*** Dataset extract Section Begins ***

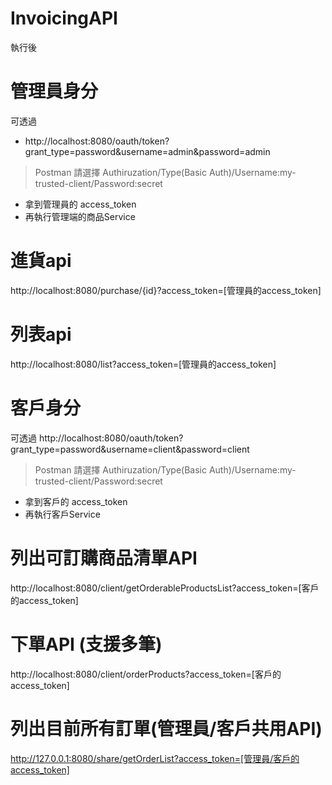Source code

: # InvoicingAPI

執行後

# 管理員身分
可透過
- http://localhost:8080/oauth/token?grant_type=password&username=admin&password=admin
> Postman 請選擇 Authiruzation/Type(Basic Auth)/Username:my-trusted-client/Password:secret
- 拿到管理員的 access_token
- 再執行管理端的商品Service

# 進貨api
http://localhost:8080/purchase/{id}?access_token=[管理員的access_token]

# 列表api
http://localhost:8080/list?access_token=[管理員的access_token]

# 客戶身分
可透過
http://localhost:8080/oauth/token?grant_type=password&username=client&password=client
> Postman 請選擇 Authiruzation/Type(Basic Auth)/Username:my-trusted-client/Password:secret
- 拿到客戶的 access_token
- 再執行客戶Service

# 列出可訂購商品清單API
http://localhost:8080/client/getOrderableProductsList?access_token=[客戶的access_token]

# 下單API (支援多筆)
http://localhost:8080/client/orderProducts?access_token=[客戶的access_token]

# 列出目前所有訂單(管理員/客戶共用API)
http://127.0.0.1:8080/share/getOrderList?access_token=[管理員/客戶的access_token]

*** Dataset extract Section Ends ***

**Requirement**
Once the pictures are removed, set down what remains of the entries above exactly.

**Output for this exercise**
Source code

: # InvoicingAPI

執行後

# 管理員身分
可透過
- http://localhost:8080/oauth/token?grant_type=password&username=admin&password=admin
> Postman 請選擇 Authiruzation/Type(Basic Auth)/Username:my-trusted-client/Password:secret
- 拿到管理員的 access_token
- 再執行管理端的商品Service

# 進貨api
http://localhost:8080/purchase/{id}?access_token=[管理員的access_token]

# 列表api
http://localhost:8080/list?access_token=[管理員的access_token]

# 客戶身分
可透過
http://localhost:8080/oauth/token?grant_type=password&username=client&password=client
> Postman 請選擇 Authiruzation/Type(Basic Auth)/Username:my-trusted-client/Password:secret
- 拿到客戶的 access_token
- 再執行客戶Service

# 列出可訂購商品清單API
http://localhost:8080/client/getOrderableProductsList?access_token=[客戶的access_token]

# 下單API (支援多筆)
http://localhost:8080/client/orderProducts?access_token=[客戶的access_token]

# 列出目前所有訂單(管理員/客戶共用API)
http://127.0.0.1:8080/share/getOrderList?access_token=[管理員/客戶的access_token]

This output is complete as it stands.